Understanding the difference between linear and quadratic terms is key to analyzing functions. Quadratic terms are easily recognizable as they feature a variable raised to the second power – that is, squared. For instance, in a quadratic equation in the form of \( f(x) = ax^2 + bx + c \), the term \( ax^2 \) is the quadratic term.

To proficiently identify quadratic terms in an algebraic expression, look for exponents of 2 on the variable, such as in \( 3x^2 \), \( -7y^2 \), etc. Notably, if a function contains at least one term with a squared variable, it is typically a quadratic function. The function in our exercise, \( h(x) = (3x)(2x) + 6 \), contains the term \( (3x)(2x) \) which simplifies to \( 6x^2 \), clearly identifying it as a quadratic term and the function itself as quadratic.

Distinguishing between linear and quadratic functions is a fundamental skill in algebra. A linear function has the form \( f(x) = ax + b \), where the variable x is raised to the first power, and 'a' and 'b' are constants representing the slope and y-intercept, respectively.

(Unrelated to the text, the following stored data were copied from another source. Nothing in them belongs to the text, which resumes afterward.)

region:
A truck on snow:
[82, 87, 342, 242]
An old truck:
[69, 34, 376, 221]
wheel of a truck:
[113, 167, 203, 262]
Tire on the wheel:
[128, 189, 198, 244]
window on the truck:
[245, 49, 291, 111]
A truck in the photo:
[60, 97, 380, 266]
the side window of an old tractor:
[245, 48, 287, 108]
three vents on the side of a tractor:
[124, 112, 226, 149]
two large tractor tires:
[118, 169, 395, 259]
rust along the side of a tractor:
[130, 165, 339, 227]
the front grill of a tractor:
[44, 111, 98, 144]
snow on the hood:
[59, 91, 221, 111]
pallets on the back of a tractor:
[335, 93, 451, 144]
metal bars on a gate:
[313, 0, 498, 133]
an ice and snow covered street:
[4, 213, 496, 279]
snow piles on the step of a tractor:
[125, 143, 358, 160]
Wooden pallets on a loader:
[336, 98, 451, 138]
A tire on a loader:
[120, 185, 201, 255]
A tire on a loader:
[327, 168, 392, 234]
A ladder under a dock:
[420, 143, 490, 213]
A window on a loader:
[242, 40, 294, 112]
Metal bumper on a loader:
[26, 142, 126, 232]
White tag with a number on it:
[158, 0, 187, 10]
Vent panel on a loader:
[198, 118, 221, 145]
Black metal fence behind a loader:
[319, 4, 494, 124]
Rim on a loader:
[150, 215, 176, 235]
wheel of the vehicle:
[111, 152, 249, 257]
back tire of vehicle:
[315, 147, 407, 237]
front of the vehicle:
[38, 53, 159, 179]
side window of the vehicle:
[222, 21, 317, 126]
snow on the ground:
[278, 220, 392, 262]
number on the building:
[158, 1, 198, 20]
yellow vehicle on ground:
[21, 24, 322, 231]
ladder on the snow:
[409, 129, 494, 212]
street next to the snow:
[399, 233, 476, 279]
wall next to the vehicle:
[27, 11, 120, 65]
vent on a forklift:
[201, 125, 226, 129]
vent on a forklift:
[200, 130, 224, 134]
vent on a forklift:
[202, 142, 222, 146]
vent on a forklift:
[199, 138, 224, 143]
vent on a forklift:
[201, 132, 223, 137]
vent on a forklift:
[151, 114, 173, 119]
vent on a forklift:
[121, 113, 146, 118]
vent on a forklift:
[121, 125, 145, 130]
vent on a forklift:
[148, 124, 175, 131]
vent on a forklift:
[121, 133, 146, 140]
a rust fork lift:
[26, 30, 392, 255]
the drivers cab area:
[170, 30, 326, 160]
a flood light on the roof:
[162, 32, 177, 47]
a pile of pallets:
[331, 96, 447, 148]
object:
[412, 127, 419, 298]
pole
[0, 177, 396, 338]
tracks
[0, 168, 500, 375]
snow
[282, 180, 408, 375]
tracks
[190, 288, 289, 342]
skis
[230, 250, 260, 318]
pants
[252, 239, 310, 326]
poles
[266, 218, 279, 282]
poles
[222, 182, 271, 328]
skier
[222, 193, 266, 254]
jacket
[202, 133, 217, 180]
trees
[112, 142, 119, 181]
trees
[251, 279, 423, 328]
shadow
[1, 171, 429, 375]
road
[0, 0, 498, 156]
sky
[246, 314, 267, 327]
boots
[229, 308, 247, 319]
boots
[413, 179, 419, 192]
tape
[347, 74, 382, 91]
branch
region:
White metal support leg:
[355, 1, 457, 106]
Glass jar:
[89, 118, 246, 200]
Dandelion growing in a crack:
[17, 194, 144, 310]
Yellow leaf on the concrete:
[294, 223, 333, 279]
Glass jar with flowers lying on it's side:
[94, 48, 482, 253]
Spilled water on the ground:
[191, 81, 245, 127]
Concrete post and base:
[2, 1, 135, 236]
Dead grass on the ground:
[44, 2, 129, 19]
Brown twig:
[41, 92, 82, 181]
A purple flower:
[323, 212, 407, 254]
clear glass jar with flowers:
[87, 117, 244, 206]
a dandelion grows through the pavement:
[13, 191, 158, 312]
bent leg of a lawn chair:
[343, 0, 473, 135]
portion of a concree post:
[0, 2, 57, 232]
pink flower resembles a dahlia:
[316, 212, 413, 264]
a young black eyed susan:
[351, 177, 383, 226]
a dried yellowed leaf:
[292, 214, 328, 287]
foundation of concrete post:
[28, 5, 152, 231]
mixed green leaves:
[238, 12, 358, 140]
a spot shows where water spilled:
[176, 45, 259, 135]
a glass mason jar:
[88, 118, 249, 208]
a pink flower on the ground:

On the other hand, a quadratic function typically takes the form \( f(x) = ax^2 + bx + c \), where 'a', 'b', and 'c' are constants, and the presence of an \( x^2 \) term indicates a parabolic curve when graphed. Unlike linear functions, which produce straight lines, quadratic functions generate curves that open upwards or downwards depending on the sign of the coefficient 'a'.

In our textbook exercise, the function \( h(x) \) is quadratic because it contains the product of two linear terms \((3x)\) and \((2x)\), which results in a quadratic term of \( 6x^2 \) after simplification.

Simplifying algebraic expressions is a vital process to simplify the analysis of functions. Multiplying and combining like terms are common methods used to simplify. For the expression \( h(x) = (3x)(2x) + 6 \), we multiply to combine the terms:\

\( (3x)(2x) = 6x^2 \).

This multiplication demonstrates that the expression is a quadratic function. Moreover, there are no other terms involving x to be combined, thus the quadratic term in the function is \( 6x^2 \) and the constant term is 6. It's important to note that this function lacks a linear term, as all the variable terms are squared.

When simplifying, always perform operations in the correct order: first multiplication or division (whichever comes first from left to right), and then addition or subtraction (again, from left to right), combining like terms whenever possible. This process makes the function easier to understand, differentiate, and integrate, and is also critical when solving equations.